Misgender – To refer to someone by the wrong pronoun (such as calling someone who is FTM “she or her”.  Esp in situations where an individual has expressed their desire to be recognized as one gender but gets called the opposite.)  This can be incredibly uncomfortable and embarrassing, for everyone.  The best way to handle it though is to correct yourself and keep going, without making a big deal out of it and causing further embarrassment.


  • MTF – A person who was perceived to be male at birth, but actually identifies as a female.


  • Nonbinary –  A person whose gender identity/expression may not fit in with the male vs. female (binary) system. Often associated with gender fluidity.


  • Transgender– A person who’s perceived gender and personal identity do not align. Many of us just want to be comfortable in our own skin, so we can be our authentic selves.


  • Transitioning – This is the process that someone who is transgender will go through in order to feel more comfortable within their own skin.  For instance, someone who was assigned female at birth, but identifies as male, may begin hormone therapy and begin making changes to their outward appearance.  For some, this will include having surgery, a name change, and more.  For others, it’s a matter of changing how they dress.  Everyone’s process is 100% different and no one’s journey is less valid than any others.

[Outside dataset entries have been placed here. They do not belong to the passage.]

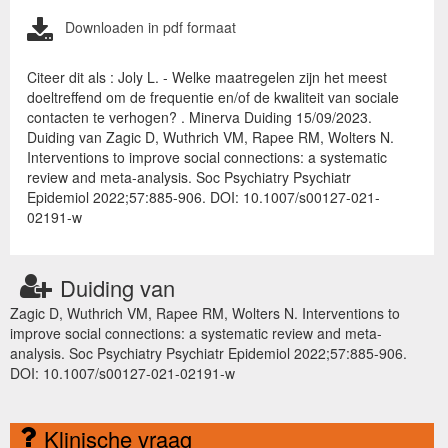
Downloaden in pdf formaat
Citeer dit als : Joly L. - Welke maatregelen zijn het meest
doeltreffend om de frequentie en/of de kwaliteit van sociale
contacten te verhogen? . Minerva Duiding 15/09/2023.
Duiding van Zagic D, Wuthrich VM, Rapee RM, Wolters N.
Interventions to improve social connections: a systematic
review and meta-analysis. Soc Psychiatry Psychiatr
Epidemiol 2022;57:885-906. DOI: 10.1007/s00127-021-
02191-w
Duiding van
Zagic D, Wuthrich VM, Rapee RM, Wolters N. Interventions to
improve social connections: a systematic review and meta-
analysis. Soc Psychiatry Psychiatr Epidemiol 2022;57:885-906.
DOI: 10.1007/s00127-021-02191-w
Klinische vraag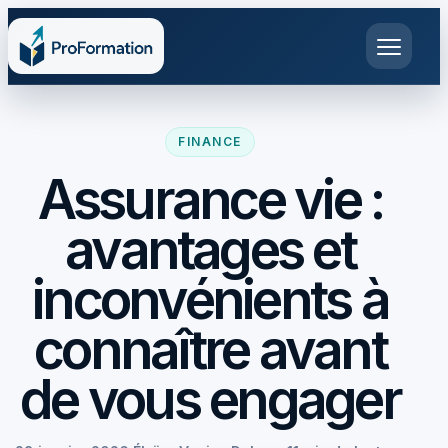
FINANCE
Assurance vie :
avantages et
inconvénients à
connaître avant
de vous engager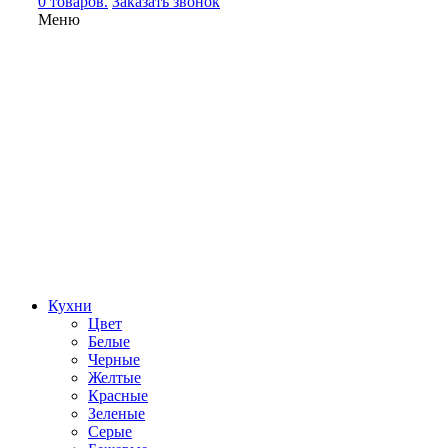
0 товаров.
Заказать звонок
Меню
Кухни
Цвет
Белые
Черные
Желтые
Красные
Зеленые
Серые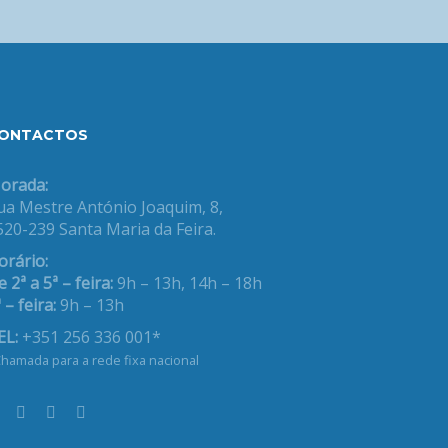
ONTACTOS
orada:
ua Mestre António Joaquim, 8,
520-239 Santa Maria da Feira.
orário:
 2ª a 5ª – feira:
9h – 13h, 14h – 18h
 – feira:
9h – 13h
EL:
+351 256 336 001*
hamada para a rede fixa nacional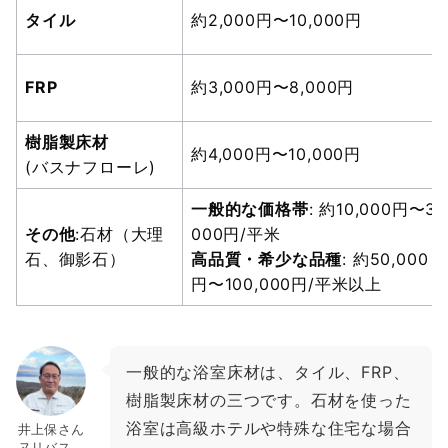
タイル
約2,000円〜10,000円
FRP
約3,000円〜8,000円
樹脂製床材
約4,000円〜10,000円
(バスナフローレ)
一般的な価格帯
: 約10,000円〜30
その他
:石材（大理
000円/平米
石、御影石）
高品質・希少な品種
: 約50,000
円〜100,000円/平米以上
一般的な浴室床材は、タイル、FRP、
樹脂製床材の三つです。石材を使った
浴室は高級ホテルや特殊な住宅な場合
井上保さん
ヌリバス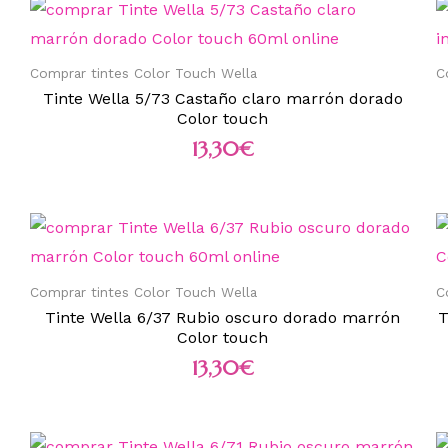
Comprar tintes Color Touch Wella
C
Tinte Wella 5/73 Castaño claro marrón dorado
Color touch
13,30
€
Comprar tintes Color Touch Wella
C
Tinte Wella 6/37 Rubio oscuro dorado marrón
T
Color touch
13,30
€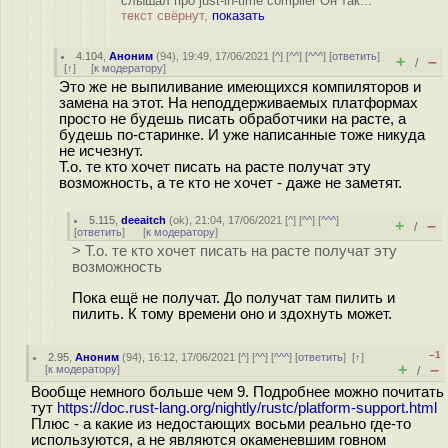
слышал про just-in-time compiler Он так...
текст свёрнут,
показать
4.104
,
Аноним
(
94
), 19:49, 17/06/2021 [
^
] [
^^
] [
^^^
] [
ответить
]
+
–
/
[
↑
] [
к модератору
]
Это же не выпиливание имеющихся компиляторов и
замена на этот. На неподдерживаемых платформах
просто не будешь писать обработчики на расте, а
будешь по-старинке. И уже написанные тоже никуда
не исчезнут.
Т.о. те кто хочет писать на расте получат эту
возможность, а те кто не хочет - даже не заметят.
5.115
,
deeaitch
(
ok
), 21:04, 17/06/2021 [
^
] [
^^
] [
^^^
]
+
–
/
[
ответить
]
[
к модератору
]
> Т.о. те кто хочет писать на расте получат эту
возможность
Пока ещё не получат. До получат там пилить и
пилить. К тому времени оно и здохнуть может.
–1
2.95
,
Аноним
(
94
), 16:12, 17/06/2021 [
^
] [
^^
] [
^^^
] [
ответить
]
[
↑
]
+
–
[
к модератору
]
/
Вообще немного больше чем 9. Подробнее можно почитать
тут
https://doc.rust-lang.org/nightly/rustc/platform-support.html
Плюс - а какие из недостающих восьми реально где-то
используются, а не являются окаменевшим говном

  • Transexual– An outdated term that once basically was applied to someone who was transgender, although it was most often used to signify someone who had actually completed sexual reassignment surgery.


  • Transphobic -Fear and or dislike of the transgender community, simply because of their gender expression.


  • Pansexual – A person whose attraction is based on the person and not the gender.


  • Passing – Typically someone who identifies outside of the binary system that looks to fit within the society’s accepted norms of their identified gender; despite where or not they have had HRT or SRS


  • Queer – used to be a derogatory term, but has recently been embraced and reclaimed by people across the lgbt+ umbrella that do not feel as though they fit into any one category for gender or orientation.


  • Safe Space – Places where patrons or visitors can be themselves without fear of harassment or bullying.  Sincere hosts, commit themselves to keeping their facility free from bullying in harassment.  It’s important that safe spaces not continue to allow abusers into these spaces no matter what.